Every fall, the wood truck would arrive. The big, ugly, dirty wood truck. I’d listen as it pulled into the driveway, disturbing the gravel with its unusually large tires. I’d run to the kitchen window, pull back the lace curtains, and watch it drive across the lawn. It would beep, reversing alongside the barn, and the back of the truck would lift with a piercing gush, as though all the air in its tires was escaping at once. There was a rumble when the logs began to fall and as they bounced off one another, the sound produced was like an instrument that had been hollowed out.
I hated the wood truck. It always left tire marks across the lawn, flattening the grass and destroying my childhood oasis. I asked my father why it had to come every year.
“Wood is essential,” he replied. “It provides us with heat for the winter.”
We had electricity—it wasn’t as if we needed to keep a fire—but for my parents, it was part of the idyllic country life they’d aways imagined, the romanticized fantasy that couldn’t have been further from the truth.
William, Annabelle, and I would have to help my father prepare the wood. The logs arrived as full, limbless trees freshly cut from the forest.

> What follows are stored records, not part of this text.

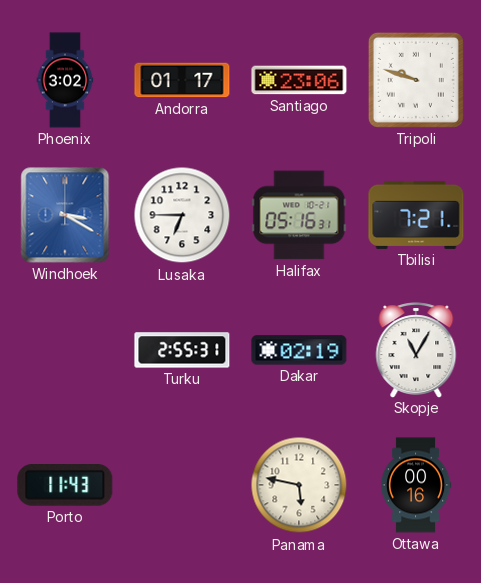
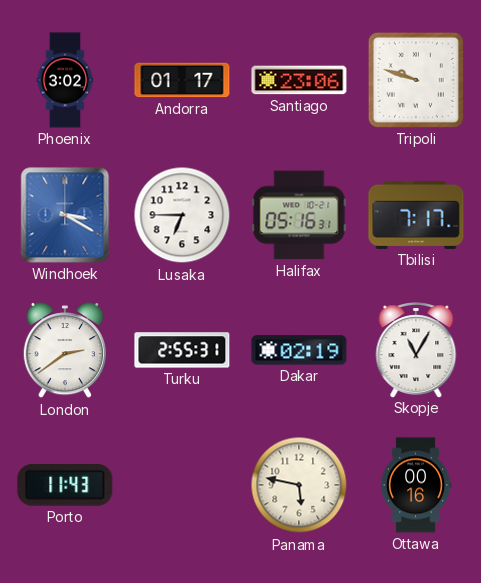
Tbilisi: 7:21 -> 7:17
London: none -> 2:39
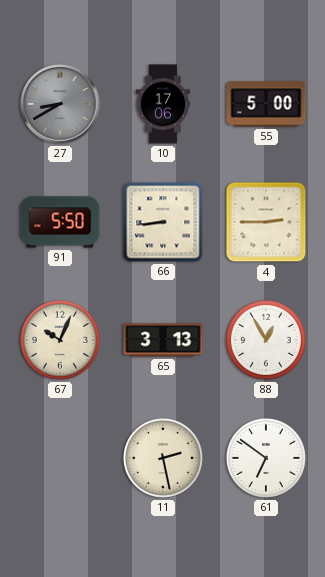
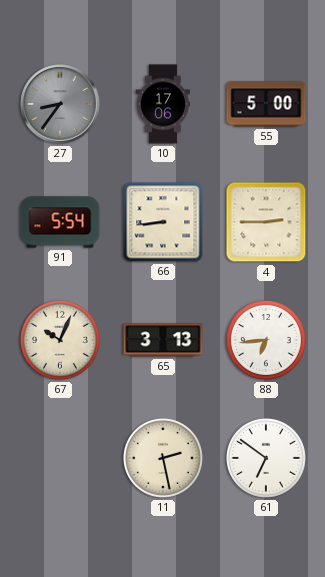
27: 8:40 -> 8:36
91: 5:50 -> 5:54
88: 12:55 -> 6:44
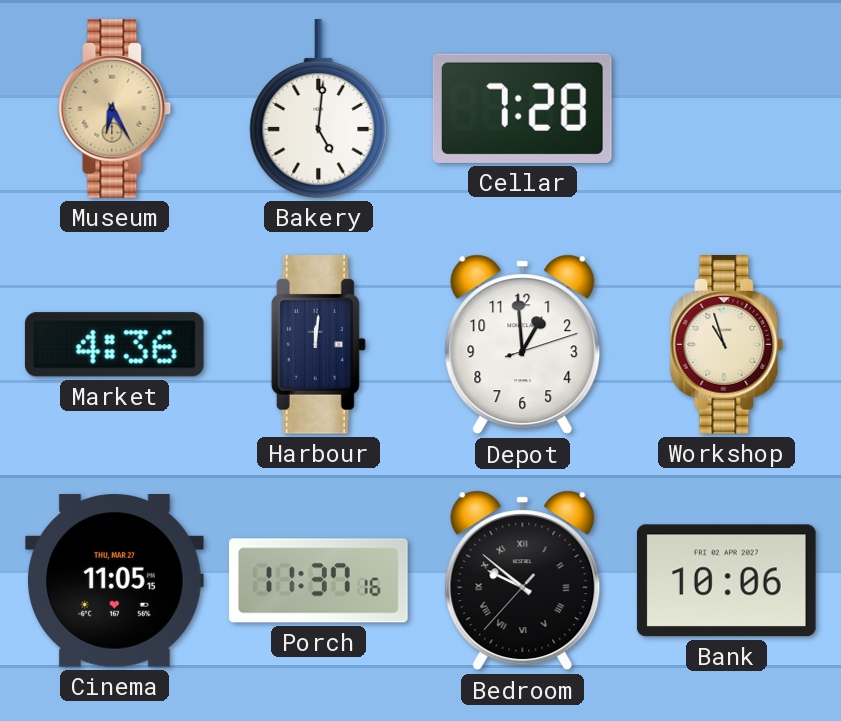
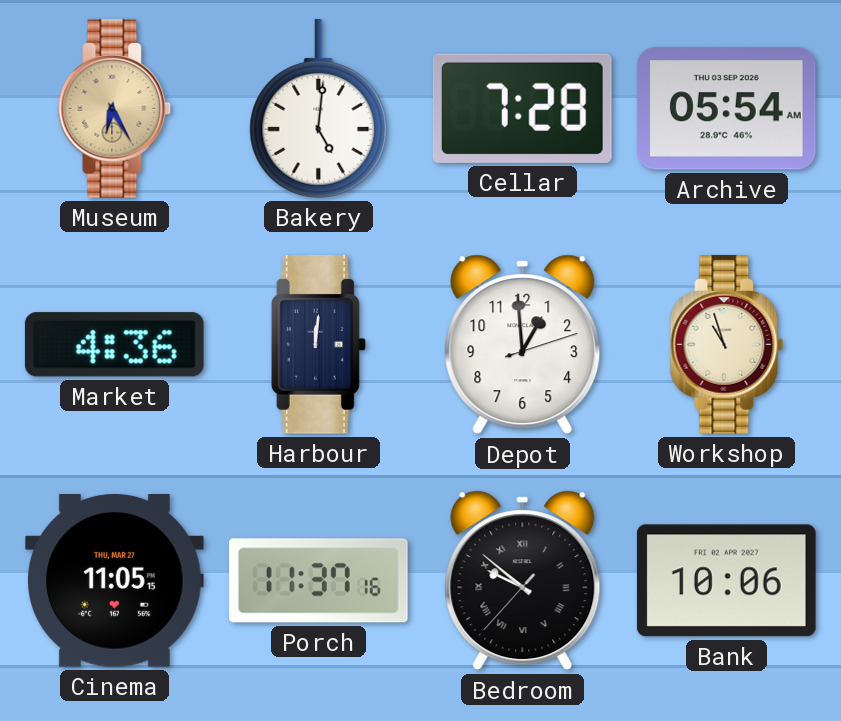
Archive: none -> 05:54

My father would yank the pull-cord several times before it caught, while the three of us sat nearby, the smell of gasoline wafting through the breeze. He’d balance the uncut logs on the misshapen sawhorse he had built from wood of years past. Wood chips and sparks shot up as the chainsaw met the fresh log.
I thought it was a horrible sight, these logs having to hold their brothers still as my father massacred them. To me, it was like cannibalism.
My father paused, shouting over the noise of the chainsaw for us to come help, his red-and-black flannel jacket covered in wood shavings.
We would begin to stack the wood. The first stacks were left outdoors in neat, triangular piles, like the great pyramids of Egypt, in order for it to dry. After a few days, we would transfer those piles into the barn for storage, pressing the logs against a wall until we could no longer reach the top.
As wood was needed for the fire, we would re-stack it a final time inside the porch. To a child, this seemed an unnecessarily complicated ritual, and so, every year, I would cry and try to get out of helping.
William, as the only boy, had the task of chopping the wood for kindling. I would study him as he laid the thicker pieces of wood upright on the chopping block, raising the axe over his head with both arms, and thrust it down, the wood splitting perfectly in two.
One day, I was stacking wood in the barn when I heard William’s scream. I ran outside to find him clutching his right hand, a hatchet in the other.
“My finger,” he groaned. “I cut off my finger.”
I ran indoors, calling hysterically for my mother and father, but neither were there.
Filling a bag with ice, I grabbed a towel then dialled 911, telling them to send an ambulance.
When I went back to William, he was sitting on the ground with blood droplets on the grass below him. He wasn’t crying. His eyes were vacant, his mouth slightly agape.
I knelt next to him and wrapped his finger tightly with the towel. “Where is it?”
William opened his hand and, there in his palm, bloody and pink with a clean, bitten-down nail, was the tip of his pinky. He had cut it from the middle joint.
I grabbed his finger, disturbed by how little I felt looking at the severed joint, and placed it in the baggie. Rubbing his hair, I shushed him soothingly. “It’s going to be okay,” I repeated like a prayer. “The ambulance is on the way.”
By the time we got to the hospital, it was too late. They were unable to reattach William’s finger, so they stitched it up. It wasn’t a huge loss, they said, you don’t use your pinky for anything.
Looking at William, stoic and strong, a little boy who was unfairly, prematurely made to be a man, I became furious with my parents. Why weren’t they taking care of us? Why were we taking care of ourselves? What else would we have to lose for them to pay attention?